SHORT TASK:
Rewrite the data below with every "dist" changed to "distance" and nothing else altered. Omit the pictures from your answer.

Saved data entries:
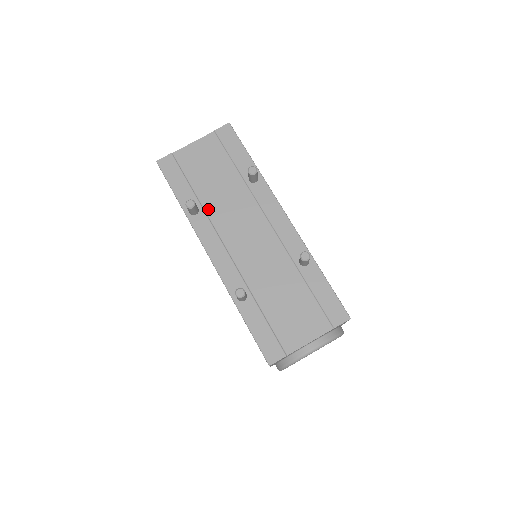
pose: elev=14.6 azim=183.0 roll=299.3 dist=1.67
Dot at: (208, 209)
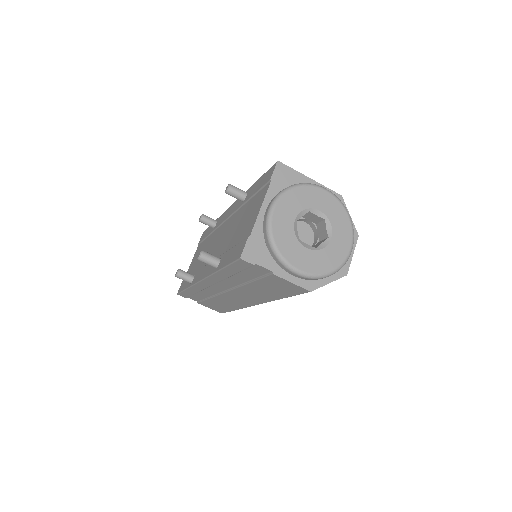
Dot at: (199, 268)
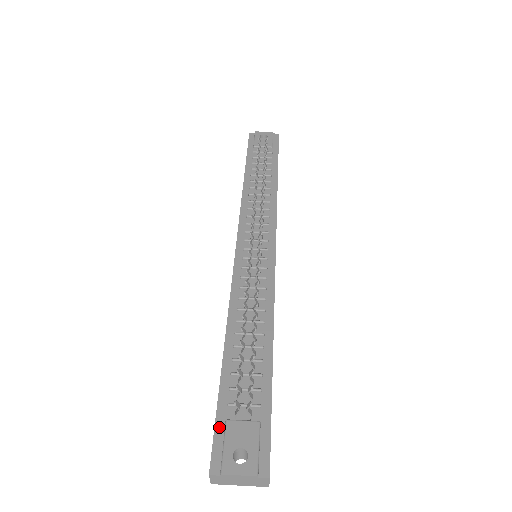
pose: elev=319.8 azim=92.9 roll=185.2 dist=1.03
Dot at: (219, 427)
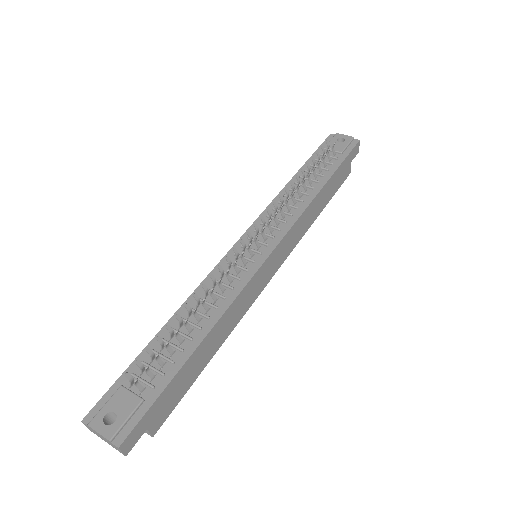
Dot at: (114, 388)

TASK SOLUTION:
pose: elev=14.6 azim=183.0 roll=299.3 distance=1.67
Dot at: (208, 209)
Dot at: (199, 268)
pose: elev=319.8 azim=92.9 roll=185.2 distance=1.03
Dot at: (219, 427)
Dot at: (114, 388)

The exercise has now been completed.